Experimental Section

Instruments and Reagents of Synthesis

Dioxane, sodium hydroxide (NaOH), methylene chloride (CH2Cl2), chloroform, toluene, methanol, hydrochloric acid, potassium carbonate, dimethylformamide (DMF), petroleum ether, ethyl acetate, 1-ethyl-(3-dimethylaminopropyl)carbodiimide hydrochloride, acetone, TEBA, anhydrous sodium sulfate, sodium methoxide, sodium acetate, sodium thiosulfate, and acetonitrile were of analytical grade, and all were purchased from Sinopharm Group Chemical Reagent Co., Ltd. The remaining materials were provided by Shandong Xinhua Pharmaceutical Co., Ltd. The instruments used in this work were as follows: a circulating water vacuum pump (SHB-III, Zhengzhou Great Wall Science, Industry and Trade Co., Ltd.), an electric blast drying oven (GZX-9240MBE, Shanghai Boxun Industrial Co., Ltd.), an electronic balance scale (PB3002-S, METTLER TOLEDO), a constant-temperature magnetic stirrer (DF-101S, Zhengzhou Great Wall Industry and Trade Co., Ltd.), a three-purpose UV instrument (ZF-2, Shanghai Anting Electronic Instrument Factory), and a high-performance liquid chromatograph (Agilent-1200, United States Agilent Technologies). A Bruker nuclear magnetic resonance instrument and a Bruker mass spectrometer were also used.
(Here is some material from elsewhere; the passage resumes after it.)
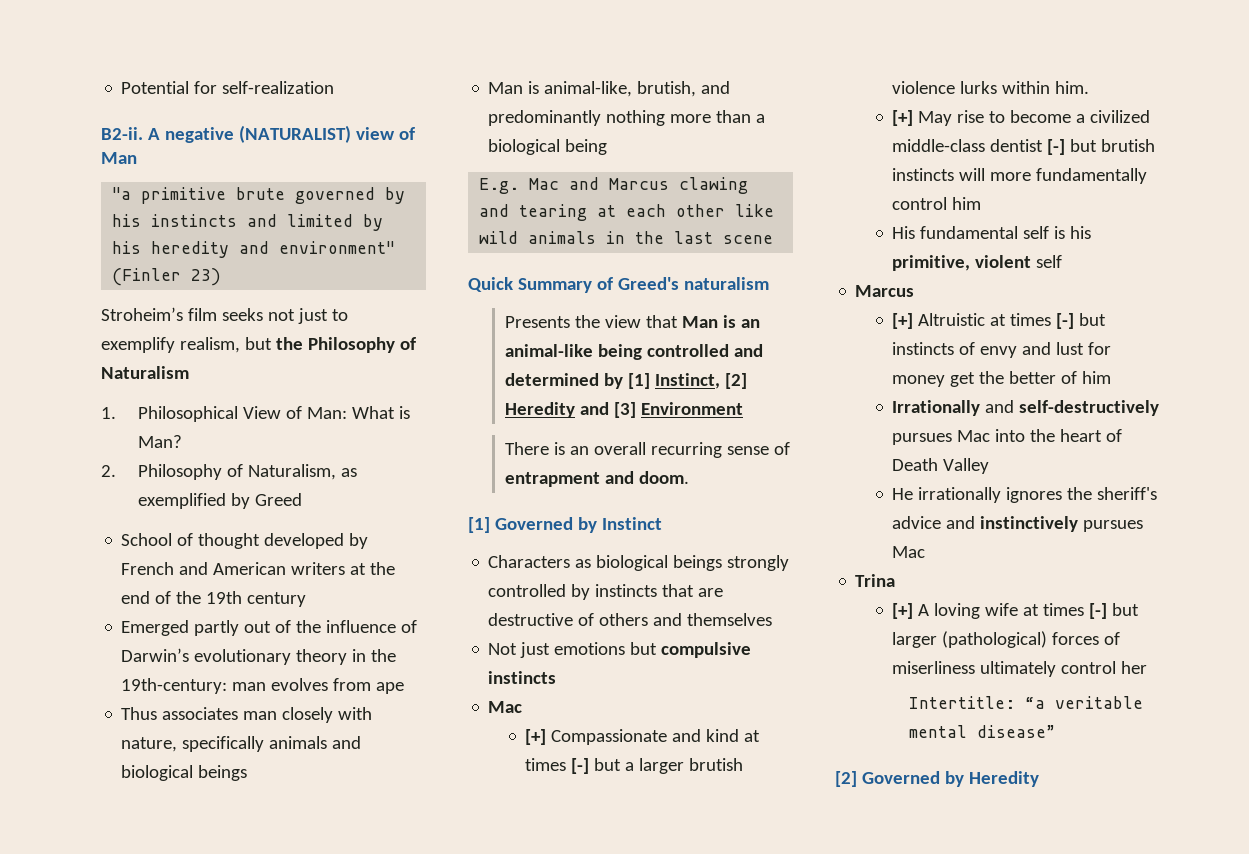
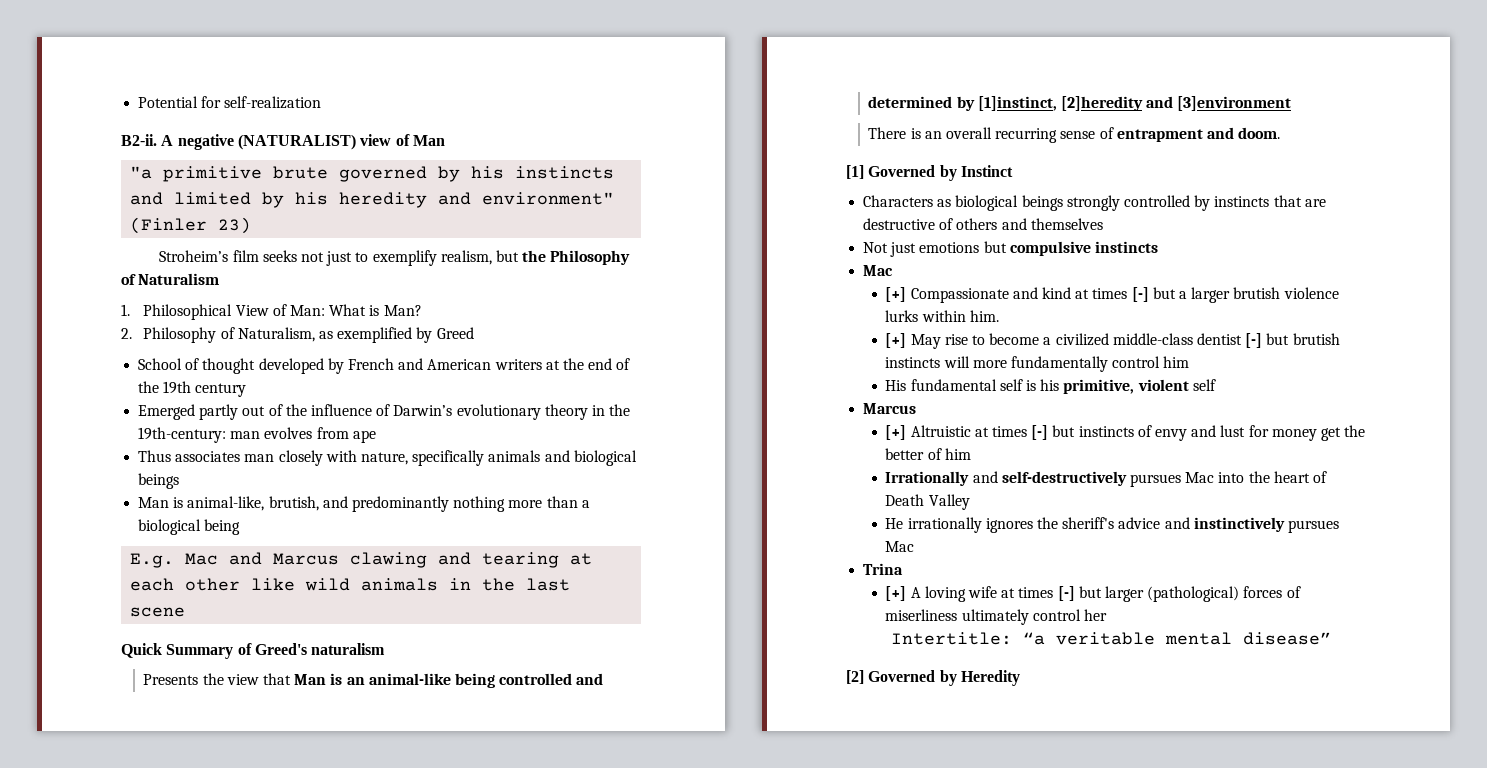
[627,373,747,389] [504,402,743,418] [1] Instinct, [2] Heredity and [3] Environment -> [977,96,1292,111] [1]instinct, [2]heredity and [3]environment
Experimental Materials and Instruments

HEK293 cells stably transfected with adenosine A2A (hADORA2A) were purchased from Shanghai Saiye. Dulbecco’s modified Eagle’s medium (DMEM)/high sugar medium (BI), penicillin–streptomycin solution, pancreatin cell digest (Sigma, USA), fetal bovine serum (Gibco, USA), dimethyl sulfoxide (DMSO) (Biosharp, China), a cAMP Elisa kit (R & D, USA), NECA (Sigma, USA), and ADA (Sigma, USA) were used.

A Synergy 2 multifunctional microplate reader (Bio-Tek, USA), a cell incubator (Thermo, USA), and a high-speed refrigerated centrifuge (Thermo, USA) were also employed.

Enzyme-Linked Immunosorbent Assay to Detect the Content of cAMP in Cells

HEK293 cells (hADORA2A-HEK293) were stably transfected with adenosine A2A (hADORA2A) in the logarithmic growth phase, digested with 0.25% trypsin for about 3 min, inoculated into 6 cm culture dishes at 1 × 105 cells per well, and cultivated for 24 h. After that 80 μL of buffer was added to it, and then these cells were incubated at 37 °C for 45 min. NECA (500 nm) and different compounds were added (final concentration 10 μg/mL), and these cells were stimulated for 30 min. The final values of the IC50 were 1.1, 3.3, 10, 30, and 90 μg/mL.